What you need to do:
For every entry, output the exact wording.

Material supplied:

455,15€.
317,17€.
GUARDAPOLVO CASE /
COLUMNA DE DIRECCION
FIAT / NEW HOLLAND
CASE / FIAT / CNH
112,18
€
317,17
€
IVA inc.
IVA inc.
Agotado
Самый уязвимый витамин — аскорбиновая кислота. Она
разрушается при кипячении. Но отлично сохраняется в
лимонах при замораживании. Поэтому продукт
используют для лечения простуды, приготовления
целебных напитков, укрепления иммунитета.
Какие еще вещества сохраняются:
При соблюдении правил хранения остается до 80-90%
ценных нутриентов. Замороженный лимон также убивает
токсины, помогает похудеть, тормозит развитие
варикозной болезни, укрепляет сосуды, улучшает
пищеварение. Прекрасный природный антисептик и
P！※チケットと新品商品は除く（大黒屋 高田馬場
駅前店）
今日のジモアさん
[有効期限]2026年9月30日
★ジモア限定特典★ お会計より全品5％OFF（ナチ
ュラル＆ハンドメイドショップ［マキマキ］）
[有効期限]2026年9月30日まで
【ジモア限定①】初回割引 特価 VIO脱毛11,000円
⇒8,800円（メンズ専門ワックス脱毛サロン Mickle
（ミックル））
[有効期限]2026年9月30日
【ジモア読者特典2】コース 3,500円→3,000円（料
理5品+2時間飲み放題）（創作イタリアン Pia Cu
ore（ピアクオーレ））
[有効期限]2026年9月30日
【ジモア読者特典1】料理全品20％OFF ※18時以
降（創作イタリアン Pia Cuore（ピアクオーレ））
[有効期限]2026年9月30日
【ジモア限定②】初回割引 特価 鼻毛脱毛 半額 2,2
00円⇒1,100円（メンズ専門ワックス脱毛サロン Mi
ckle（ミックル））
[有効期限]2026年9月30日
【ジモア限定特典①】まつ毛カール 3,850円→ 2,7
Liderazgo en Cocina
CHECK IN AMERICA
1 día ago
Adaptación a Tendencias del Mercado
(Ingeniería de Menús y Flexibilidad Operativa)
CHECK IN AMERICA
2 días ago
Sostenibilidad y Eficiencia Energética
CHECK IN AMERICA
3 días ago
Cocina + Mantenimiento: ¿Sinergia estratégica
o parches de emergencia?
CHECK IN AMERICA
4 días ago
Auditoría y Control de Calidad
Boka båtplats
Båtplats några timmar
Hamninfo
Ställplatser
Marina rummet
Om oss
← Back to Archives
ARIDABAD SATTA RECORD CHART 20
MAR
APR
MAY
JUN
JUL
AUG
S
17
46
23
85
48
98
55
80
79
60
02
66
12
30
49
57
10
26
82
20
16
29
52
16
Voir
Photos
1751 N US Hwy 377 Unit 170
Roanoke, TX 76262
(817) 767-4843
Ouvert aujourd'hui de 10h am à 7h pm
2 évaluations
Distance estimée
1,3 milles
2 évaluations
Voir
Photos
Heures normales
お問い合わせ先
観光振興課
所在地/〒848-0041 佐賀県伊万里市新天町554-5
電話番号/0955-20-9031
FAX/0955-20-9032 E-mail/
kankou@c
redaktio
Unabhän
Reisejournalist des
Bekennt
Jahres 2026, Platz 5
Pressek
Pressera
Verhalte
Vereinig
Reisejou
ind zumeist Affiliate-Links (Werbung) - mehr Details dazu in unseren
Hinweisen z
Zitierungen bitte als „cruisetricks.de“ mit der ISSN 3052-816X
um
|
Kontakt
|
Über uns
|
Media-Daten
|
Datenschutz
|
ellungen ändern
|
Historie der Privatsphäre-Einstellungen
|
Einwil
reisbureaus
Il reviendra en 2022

Exercise answer:
455,15€.
317,17€.
GUARDAPOLVO CASE /
COLUMNA DE DIRECCION
FIAT / NEW HOLLAND
CASE / FIAT / CNH
112,18
€
317,17
€
IVA inc.
IVA inc.
Agotado
Самый уязвимый витамин — аскорбиновая кислота. Она
разрушается при кипячении. Но отлично сохраняется в
лимонах при замораживании. Поэтому продукт
используют для лечения простуды, приготовления
целебных напитков, укрепления иммунитета.
Какие еще вещества сохраняются:
При соблюдении правил хранения остается до 80-90%
ценных нутриентов. Замороженный лимон также убивает
токсины, помогает похудеть, тормозит развитие
варикозной болезни, укрепляет сосуды, улучшает
пищеварение. Прекрасный природный антисептик и
P！※チケットと新品商品は除く（大黒屋 高田馬場
駅前店）
今日のジモアさん
[有効期限]2026年9月30日
★ジモア限定特典★ お会計より全品5％OFF（ナチ
ュラル＆ハンドメイドショップ［マキマキ］）
[有効期限]2026年9月30日まで
【ジモア限定①】初回割引 特価 VIO脱毛11,000円
⇒8,800円（メンズ専門ワックス脱毛サロン Mickle
（ミックル））
[有効期限]2026年9月30日
【ジモア読者特典2】コース 3,500円→3,000円（料
理5品+2時間飲み放題）（創作イタリアン Pia Cu
ore（ピアクオーレ））
[有効期限]2026年9月30日
【ジモア読者特典1】料理全品20％OFF ※18時以
降（創作イタリアン Pia Cuore（ピアクオーレ））
[有効期限]2026年9月30日
【ジモア限定②】初回割引 特価 鼻毛脱毛 半額 2,2
00円⇒1,100円（メンズ専門ワックス脱毛サロン Mi
ckle（ミックル））
[有効期限]2026年9月30日
【ジモア限定特典①】まつ毛カール 3,850円→ 2,7
Liderazgo en Cocina
CHECK IN AMERICA
1 día ago
Adaptación a Tendencias del Mercado
(Ingeniería de Menús y Flexibilidad Operativa)
CHECK IN AMERICA
2 días ago
Sostenibilidad y Eficiencia Energética
CHECK IN AMERICA
3 días ago
Cocina + Mantenimiento: ¿Sinergia estratégica
o parches de emergencia?
CHECK IN AMERICA
4 días ago
Auditoría y Control de Calidad
Boka båtplats
Båtplats några timmar
Hamninfo
Ställplatser
Marina rummet
Om oss
← Back to Archives
ARIDABAD SATTA RECORD CHART 20
MAR
APR
MAY
JUN
JUL
AUG
S
17
46
23
85
48
98
55
80
79
60
02
66
12
30
49
57
10
26
82
20
16
29
52
16
Voir
Photos
1751 N US Hwy 377 Unit 170
Roanoke, TX 76262
(817) 767-4843
Ouvert aujourd'hui de 10h am à 7h pm
2 évaluations
Distance estimée
1,3 milles
2 évaluations
Voir
Photos
Heures normales
お問い合わせ先
観光振興課
所在地/〒848-0041 佐賀県伊万里市新天町554-5
電話番号/0955-20-9031
FAX/0955-20-9032 E-mail/
kankou@c
redaktio
Unabhän
Reisejournalist des
Bekennt
Jahres 2026, Platz 5
Pressek
Pressera
Verhalte
Vereinig
Reisejou
ind zumeist Affiliate-Links (Werbung) - mehr Details dazu in unseren
Hinweisen z
Zitierungen bitte als „cruisetricks.de“ mit der ISSN 3052-816X
um
|
Kontakt
|
Über uns
|
Media-Daten
|
Datenschutz
|
ellungen ändern
|
Historie der Privatsphäre-Einstellungen
|
Einwil
reisbureaus
Il reviendra en 2022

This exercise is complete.